■ Extract
..........

The legislation—the FDA Food Safety Modernization Act (S. 510)—was intended to get the FDA to crack down on unsafe foods before they harm people rather than after outbreaks occur. But it was especially controversial because of a number of provisions that would have created a litany of unintended regulatory consequences for small organic farms and supplement manufacturers. The bill is much improved from its earlier version despite pushback from anti-health-supplement proponents and the processed food industry. The work of a diverse and dedicated coalition and a few members of Congress helped change the bill for the better.
These are some of the changes that ANH-USA and our allies have made to the Food Safety bill:

  • Excluded excessive punishment.

Last week we learned that S. 510 would not include the obscene ten-year jail sentences for food and supplement manufacturers who violate complicated FDA rules. That draconian language was specifically designed to target supplement manufacturers while leaving pharmaceutical drug and medical device companies untouched.

  • Resisted international harmonization of food and health supplement policy.

Together we worked to modify language that would have committed the US to harmonization of international food and supplement rules similar to those in Europe, where attempts are being made to regulate away natural health.

  • Excluded small farmers from burdensome regulation.

Among the Senate bill’s last major sticking points was how it would affect small farmers and food producers. Some small-farm and organic food advocates warned that the legislation would destroy their industry under a mountain of paperwork. Working with the natural health community, ANH-USA succeeded in winning inclusion of an amendment from Sen. Jon Tester (D-MT), which exempts producers with less than $500,000 a year in sales who sell most of their food locally. ANH-USA and other organizations fought tirelessly to protect the bourgeoning local healthy food movement from unwarranted federal regulation, and from the processed food companies that are increasingly nervous about the new competition. Thirty processed food organizations like the American Frozen Food Institute and the Corn Refiners Association sent a letter to the Senate arguing that a local produce stand should face the same regulatory hurdles as their industrial-scale processed food operations.

As we previously reported, the House of Representatives has agreed to adopt this Senate version of the bill instead of the awful House version that passed last year. We still do not like the final bill; it has much that is wrong with it. But the House bill was such a horror that we can take comfort in the changes that we were able to make in the Senate. And we will have opportunities to shape its implementation through the rule-making process as the FDA puts more meat on the legislative bones.
Our thanks again to you, our grassroots activists, who overwhelmed the Senate with your letters, phone calls, and emails. You are making the democratic process work!

..........

■ Record extracts

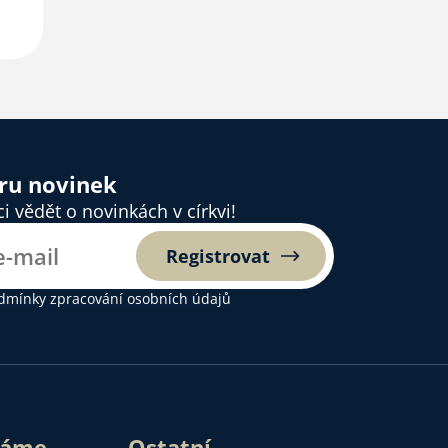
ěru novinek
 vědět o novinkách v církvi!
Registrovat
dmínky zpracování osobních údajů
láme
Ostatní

..........

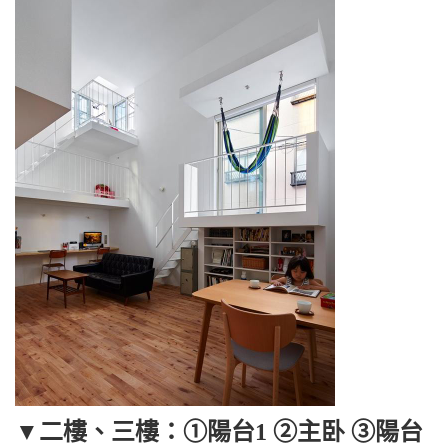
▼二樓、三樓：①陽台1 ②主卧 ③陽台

..........

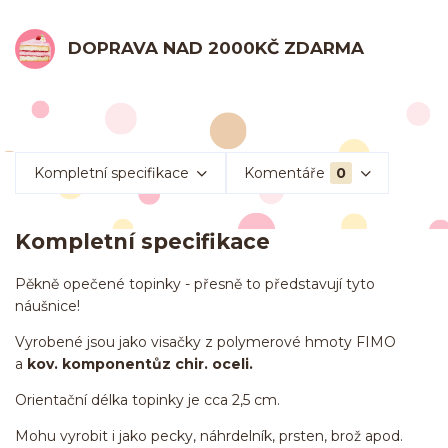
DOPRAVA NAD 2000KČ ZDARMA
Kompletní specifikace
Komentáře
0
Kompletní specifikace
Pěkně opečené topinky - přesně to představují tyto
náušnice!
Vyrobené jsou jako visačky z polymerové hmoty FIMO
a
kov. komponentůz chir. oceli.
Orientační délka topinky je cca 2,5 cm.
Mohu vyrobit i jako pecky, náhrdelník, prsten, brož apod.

..........

■ Prompt
Quote the food safety bill article word for word from "The legislation—the FDA" to "for the better.". The entries have nothing to do with this.

■ Response area
The legislation—the FDA Food Safety Modernization Act (S. 510)—was intended to get the FDA to crack down on unsafe foods before they harm people rather than after outbreaks occur. But it was especially controversial because of a number of provisions that would have created a litany of unintended regulatory consequences for small organic farms and supplement manufacturers. The bill is much improved from its earlier version despite pushback from anti-health-supplement proponents and the processed food industry. The work of a diverse and dedicated coalition and a few members of Congress helped change the bill for the better.